**TASK BRIEF:** Locate each line below containing the string "matching" and copy those lines out in full.

--- Start ---

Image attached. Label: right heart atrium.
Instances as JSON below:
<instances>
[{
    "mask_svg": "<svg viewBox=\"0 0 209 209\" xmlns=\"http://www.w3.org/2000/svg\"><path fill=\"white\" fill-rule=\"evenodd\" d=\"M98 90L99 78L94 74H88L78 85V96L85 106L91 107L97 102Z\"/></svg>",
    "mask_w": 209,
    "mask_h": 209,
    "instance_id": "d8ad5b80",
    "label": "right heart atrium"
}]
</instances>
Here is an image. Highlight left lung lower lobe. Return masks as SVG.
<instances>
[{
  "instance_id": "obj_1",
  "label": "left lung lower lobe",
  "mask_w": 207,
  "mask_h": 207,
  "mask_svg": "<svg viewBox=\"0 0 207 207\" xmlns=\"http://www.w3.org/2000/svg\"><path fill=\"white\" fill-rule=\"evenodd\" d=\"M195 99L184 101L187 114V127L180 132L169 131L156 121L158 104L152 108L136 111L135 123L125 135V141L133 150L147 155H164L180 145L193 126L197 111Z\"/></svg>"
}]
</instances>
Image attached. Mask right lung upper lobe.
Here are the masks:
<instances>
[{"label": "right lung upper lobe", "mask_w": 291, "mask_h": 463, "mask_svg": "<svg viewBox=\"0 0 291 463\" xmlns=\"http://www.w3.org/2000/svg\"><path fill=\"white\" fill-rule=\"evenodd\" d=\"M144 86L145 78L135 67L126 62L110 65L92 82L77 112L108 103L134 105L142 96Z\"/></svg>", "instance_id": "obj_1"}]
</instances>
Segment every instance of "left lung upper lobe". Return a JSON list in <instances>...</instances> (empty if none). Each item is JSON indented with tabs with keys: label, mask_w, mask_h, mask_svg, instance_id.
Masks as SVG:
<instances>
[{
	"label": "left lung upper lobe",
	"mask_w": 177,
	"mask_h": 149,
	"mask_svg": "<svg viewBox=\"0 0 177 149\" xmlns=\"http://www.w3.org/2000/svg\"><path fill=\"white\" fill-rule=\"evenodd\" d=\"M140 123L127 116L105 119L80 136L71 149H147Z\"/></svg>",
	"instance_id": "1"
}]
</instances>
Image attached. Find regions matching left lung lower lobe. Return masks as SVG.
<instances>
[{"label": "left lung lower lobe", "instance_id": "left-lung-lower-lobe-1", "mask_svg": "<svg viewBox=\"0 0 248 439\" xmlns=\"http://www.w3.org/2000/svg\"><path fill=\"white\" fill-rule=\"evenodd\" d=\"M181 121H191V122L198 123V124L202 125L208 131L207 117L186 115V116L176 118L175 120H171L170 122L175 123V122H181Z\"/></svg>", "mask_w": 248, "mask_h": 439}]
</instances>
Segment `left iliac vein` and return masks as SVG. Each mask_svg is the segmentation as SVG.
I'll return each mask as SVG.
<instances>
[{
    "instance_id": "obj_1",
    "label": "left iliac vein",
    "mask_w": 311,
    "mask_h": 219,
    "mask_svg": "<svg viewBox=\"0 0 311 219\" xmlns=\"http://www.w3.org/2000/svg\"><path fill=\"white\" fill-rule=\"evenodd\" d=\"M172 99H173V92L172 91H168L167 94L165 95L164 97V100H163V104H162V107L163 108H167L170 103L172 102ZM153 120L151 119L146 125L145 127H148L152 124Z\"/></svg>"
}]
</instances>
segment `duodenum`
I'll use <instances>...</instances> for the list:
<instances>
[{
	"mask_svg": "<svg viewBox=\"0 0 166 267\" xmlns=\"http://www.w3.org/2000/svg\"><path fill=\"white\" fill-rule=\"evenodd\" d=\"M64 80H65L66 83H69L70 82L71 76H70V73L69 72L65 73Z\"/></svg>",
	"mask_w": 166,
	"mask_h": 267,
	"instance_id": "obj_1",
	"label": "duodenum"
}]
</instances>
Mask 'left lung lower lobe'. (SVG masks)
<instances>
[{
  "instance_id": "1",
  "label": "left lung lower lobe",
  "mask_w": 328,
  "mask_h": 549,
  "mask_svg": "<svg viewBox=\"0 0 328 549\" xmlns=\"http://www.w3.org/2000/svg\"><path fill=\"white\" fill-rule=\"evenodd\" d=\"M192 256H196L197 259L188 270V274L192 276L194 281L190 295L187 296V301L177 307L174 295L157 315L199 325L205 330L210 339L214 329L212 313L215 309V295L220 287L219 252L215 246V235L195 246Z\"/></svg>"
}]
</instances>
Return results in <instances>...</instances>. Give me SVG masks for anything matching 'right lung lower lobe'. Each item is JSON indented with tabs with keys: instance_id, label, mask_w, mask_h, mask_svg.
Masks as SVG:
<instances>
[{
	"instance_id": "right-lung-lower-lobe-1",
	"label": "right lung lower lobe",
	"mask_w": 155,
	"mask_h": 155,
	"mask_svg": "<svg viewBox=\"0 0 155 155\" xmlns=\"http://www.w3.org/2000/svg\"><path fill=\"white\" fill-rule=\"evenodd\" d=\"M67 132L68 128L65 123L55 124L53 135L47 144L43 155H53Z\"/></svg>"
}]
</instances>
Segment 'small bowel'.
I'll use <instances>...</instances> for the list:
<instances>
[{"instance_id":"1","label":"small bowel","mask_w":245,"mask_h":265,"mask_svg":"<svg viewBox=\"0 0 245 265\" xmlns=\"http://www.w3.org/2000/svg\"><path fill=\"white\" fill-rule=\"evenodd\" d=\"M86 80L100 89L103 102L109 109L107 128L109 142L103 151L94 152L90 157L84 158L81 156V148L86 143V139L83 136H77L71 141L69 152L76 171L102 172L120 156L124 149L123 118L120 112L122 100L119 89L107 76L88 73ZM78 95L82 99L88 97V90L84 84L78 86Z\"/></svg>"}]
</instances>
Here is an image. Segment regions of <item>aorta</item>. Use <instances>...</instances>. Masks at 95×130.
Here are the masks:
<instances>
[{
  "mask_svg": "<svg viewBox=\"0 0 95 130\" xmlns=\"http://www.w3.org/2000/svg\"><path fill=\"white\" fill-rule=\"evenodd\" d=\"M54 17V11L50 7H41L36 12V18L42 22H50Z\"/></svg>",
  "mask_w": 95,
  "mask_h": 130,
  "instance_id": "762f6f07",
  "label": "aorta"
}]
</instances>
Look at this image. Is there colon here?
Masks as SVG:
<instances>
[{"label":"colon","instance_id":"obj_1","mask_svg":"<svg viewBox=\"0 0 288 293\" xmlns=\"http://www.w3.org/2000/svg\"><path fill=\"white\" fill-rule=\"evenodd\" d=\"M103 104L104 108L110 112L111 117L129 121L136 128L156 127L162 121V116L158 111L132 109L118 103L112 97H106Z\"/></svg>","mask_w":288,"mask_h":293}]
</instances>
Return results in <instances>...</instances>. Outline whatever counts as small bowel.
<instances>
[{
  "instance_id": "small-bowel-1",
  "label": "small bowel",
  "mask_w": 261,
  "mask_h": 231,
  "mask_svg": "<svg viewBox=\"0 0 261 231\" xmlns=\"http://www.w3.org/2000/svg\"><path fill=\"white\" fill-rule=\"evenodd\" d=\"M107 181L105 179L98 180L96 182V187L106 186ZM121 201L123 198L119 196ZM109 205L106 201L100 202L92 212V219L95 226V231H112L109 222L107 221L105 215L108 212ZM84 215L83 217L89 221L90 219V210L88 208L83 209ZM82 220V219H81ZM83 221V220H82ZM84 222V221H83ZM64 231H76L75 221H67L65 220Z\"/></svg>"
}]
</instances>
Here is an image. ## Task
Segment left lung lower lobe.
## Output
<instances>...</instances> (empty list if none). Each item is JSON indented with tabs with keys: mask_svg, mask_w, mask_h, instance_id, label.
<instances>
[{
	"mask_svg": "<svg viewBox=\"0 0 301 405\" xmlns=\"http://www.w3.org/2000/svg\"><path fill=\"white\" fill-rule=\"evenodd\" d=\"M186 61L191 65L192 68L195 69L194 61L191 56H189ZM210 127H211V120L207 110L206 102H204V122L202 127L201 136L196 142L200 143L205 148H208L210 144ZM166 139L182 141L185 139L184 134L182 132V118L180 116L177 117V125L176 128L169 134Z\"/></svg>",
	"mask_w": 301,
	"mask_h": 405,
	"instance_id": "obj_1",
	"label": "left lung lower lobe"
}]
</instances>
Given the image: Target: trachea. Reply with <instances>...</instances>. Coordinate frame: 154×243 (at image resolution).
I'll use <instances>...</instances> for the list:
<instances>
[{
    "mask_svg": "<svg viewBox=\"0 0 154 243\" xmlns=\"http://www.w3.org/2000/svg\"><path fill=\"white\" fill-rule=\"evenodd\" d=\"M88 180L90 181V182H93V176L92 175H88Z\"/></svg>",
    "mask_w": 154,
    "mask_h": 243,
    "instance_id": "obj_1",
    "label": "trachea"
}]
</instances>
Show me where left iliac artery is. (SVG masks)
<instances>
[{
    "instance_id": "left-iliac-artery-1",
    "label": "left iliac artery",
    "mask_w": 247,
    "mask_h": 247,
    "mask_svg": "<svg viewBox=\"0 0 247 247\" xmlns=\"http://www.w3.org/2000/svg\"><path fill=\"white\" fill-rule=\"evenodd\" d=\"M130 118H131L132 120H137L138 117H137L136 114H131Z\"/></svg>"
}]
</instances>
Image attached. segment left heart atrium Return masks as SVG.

--- End ---

**TASK RESPONSE:**
Image attached. Find regions matching left lung lower lobe. Return masks as SVG.
Return results in <instances>...</instances>. Give me SVG masks for anything matching 'right lung lower lobe'. Each item is JSON indented with tabs with keys: instance_id, label, mask_w, mask_h, mask_svg.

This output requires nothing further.